L’industrie chimique est particulièrement vulnérable, car dépendant fortement du gaz. L’organisation du secteur VCI dit se préparer «au scénario du pire». Le géant BASF, dont le site de Ludwigshafen (ouest) est une véritable ville dans la ville, réfléchit à mettre une partie des salariés en chômage partiel, en cas d’arrêt des livraisons de gaz russe qui font tourner ses turbines. Moscou, arguant d’un problème technique, a déjà réduit ces dernières semaines de 60% les livraisons de gaz via Nord Stream, une décision dénoncée comme «politique» par Berlin. Les réserves de gaz se remplissent donc difficilement.

A ce rythme, «nous courons à la pénurie de gaz», a prévenu M. Habeck, qui a vanté les mérites de ses douches plus courtes et plus froides. «Si nous ne recevons plus de gaz russe (...), les quantités actuellement stockées ne suffiront que pour un ou deux mois», alerte Klaus Müller, le président de l’Agence fédérale des réseaux, dont les déclarations ont été reprises par l’Agence française.

D’où l’appel à prendre les devants, car les consommateurs «seront choqués lorsqu’ils recevront un courrier de leur fournisseur d’énergie» avec un «triplement» de la facture à la clé, selon le responsable. Le vénérable Bundestag, où siègent les députés, a adopté jeudi un plan d’économie : plus de chauffage au-dessus de 20 degrés l’hiver et plus d’eau chaude dans les bureaux individuels.

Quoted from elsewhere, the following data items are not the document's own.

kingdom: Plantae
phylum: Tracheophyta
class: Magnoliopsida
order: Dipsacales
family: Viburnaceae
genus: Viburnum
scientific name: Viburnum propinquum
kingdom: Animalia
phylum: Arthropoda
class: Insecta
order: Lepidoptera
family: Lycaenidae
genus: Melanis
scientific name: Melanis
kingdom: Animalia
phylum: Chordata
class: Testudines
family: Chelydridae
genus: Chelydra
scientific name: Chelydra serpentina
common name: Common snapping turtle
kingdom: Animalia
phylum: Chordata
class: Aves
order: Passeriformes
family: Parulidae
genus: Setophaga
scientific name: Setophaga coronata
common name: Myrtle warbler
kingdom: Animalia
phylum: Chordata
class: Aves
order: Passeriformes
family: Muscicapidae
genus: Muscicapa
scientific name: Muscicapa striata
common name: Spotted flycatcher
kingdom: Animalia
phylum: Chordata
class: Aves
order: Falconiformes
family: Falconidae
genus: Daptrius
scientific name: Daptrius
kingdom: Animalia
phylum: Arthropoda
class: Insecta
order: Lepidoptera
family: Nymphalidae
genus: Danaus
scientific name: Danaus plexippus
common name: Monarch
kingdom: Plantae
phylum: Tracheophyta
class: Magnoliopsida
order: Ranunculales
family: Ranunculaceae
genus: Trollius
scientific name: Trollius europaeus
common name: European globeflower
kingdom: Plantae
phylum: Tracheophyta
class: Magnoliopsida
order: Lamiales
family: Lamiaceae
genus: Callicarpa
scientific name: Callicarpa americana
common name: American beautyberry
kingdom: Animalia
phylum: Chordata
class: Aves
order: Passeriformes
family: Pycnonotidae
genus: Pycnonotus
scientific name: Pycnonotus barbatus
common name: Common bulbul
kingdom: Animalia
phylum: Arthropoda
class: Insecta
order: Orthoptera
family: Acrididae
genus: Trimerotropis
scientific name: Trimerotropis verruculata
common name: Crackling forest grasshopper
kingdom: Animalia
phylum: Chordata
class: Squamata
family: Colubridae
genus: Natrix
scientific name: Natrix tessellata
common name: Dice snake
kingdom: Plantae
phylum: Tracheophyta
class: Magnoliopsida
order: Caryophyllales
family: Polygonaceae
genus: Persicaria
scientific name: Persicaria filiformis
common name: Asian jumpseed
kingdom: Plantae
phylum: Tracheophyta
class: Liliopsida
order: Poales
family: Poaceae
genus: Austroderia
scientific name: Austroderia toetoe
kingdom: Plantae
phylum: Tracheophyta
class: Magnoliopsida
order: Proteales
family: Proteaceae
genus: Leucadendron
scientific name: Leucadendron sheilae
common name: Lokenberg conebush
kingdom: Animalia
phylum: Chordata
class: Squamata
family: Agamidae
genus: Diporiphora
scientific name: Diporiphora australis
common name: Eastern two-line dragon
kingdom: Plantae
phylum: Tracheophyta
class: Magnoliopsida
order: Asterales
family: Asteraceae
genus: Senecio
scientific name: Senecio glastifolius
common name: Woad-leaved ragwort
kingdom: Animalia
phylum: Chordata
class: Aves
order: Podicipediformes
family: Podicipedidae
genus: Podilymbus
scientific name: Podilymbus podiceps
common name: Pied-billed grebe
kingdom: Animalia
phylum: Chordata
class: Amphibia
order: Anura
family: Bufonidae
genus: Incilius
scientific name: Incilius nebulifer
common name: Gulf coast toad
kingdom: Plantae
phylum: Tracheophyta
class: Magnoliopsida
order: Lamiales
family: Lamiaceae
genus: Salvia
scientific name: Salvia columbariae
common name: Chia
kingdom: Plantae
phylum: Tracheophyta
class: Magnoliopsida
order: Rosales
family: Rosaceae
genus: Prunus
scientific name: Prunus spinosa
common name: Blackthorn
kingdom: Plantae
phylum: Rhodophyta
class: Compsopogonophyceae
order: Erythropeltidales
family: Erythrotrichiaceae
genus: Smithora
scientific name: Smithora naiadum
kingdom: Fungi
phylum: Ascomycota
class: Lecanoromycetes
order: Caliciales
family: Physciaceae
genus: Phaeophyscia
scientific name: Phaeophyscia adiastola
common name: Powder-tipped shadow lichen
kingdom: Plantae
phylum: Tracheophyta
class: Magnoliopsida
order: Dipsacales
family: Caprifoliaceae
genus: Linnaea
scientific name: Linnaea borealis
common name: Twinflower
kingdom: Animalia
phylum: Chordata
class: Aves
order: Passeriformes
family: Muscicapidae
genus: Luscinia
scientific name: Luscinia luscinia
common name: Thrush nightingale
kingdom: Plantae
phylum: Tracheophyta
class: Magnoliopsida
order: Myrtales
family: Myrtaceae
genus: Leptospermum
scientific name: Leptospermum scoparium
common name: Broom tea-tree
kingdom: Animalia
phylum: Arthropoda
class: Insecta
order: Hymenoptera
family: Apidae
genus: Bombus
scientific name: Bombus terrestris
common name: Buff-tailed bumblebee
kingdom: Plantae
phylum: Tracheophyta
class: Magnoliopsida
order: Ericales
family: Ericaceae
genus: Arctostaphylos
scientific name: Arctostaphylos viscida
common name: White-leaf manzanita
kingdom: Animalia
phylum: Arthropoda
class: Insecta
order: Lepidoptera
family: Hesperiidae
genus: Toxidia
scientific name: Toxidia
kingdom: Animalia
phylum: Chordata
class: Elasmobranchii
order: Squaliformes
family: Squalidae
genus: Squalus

De nombreuses villes ont déjà diminué la température de l’eau des piscines ou l’éclairage urbain. La municipalité d’Augsbourg, en Bavière, envisage même d’arrêter certains feux de circulation. Une coopérative immobilière près de Dresde, en Saxe (est), a décidé de couper l’eau chaude la nuit dans ses 600 logements, provoquant une polémique nationale.

Jeudi, c’est le premier groupe immobilier allemand, Vonovia, qui a annoncé son intention de limiter à 17 degrés la température du chauffage central la nuit dans son parc de 350 000 logements. L’Allemagne dépendait début juin à 35% du gaz russe pour ses importations, contre 55% avant la guerre en Ukraine. Le chauffage des foyers est toujours assuré à plus de 50% avec du gaz.

Ces mesures suffiront-elles à passer l’hiver ?, s’interroge la même source, selon laquelle Berlin prévoit un recours accru au charbon et achète des milliards d’euros de gaz naturel liquéfié auprès d’autres producteurs, comme le Qatar ou les Etats-Unis.

Mais si les livraisons de gaz russe s’arrêtent, l’Allemagne devra faire des «choix de société très difficiles», a prévenu le ministre de l’Economie. Le pays n’évitera pas une récession, avec une chute estimée de 6,5% du PIB entre 2022 et 2023, selon les principaux instituts économiques. Avec des conséquences en chaîne pour l’économie européenne : BASF produit, par exemple, des substances chimiques indispensables aux secteurs pharmaceutique, alimentaire, automobile.

L’Etat allemand s’apprête à débloquer des milliards pour renflouer le premier fournisseur de gaz du pays – et premier client de Gazprom : le groupe Uniper, qui doit acheter les quantités manquantes aux prix exorbitants du marché, a déposé vendredi sa demande de sauvetage par les pouvoirs publics.

Ces mesures s’accompagneront d’une «très, très grosse vague de hausse de prix pour les consommateurs allemands», a prévenu le PDG Klaus-Dieter Maubach. Secousse symbolique du séisme qui menace : la flambée des prix de l’énergie a provoqué en juin le premier déficit commercial mensuel du pays depuis des années.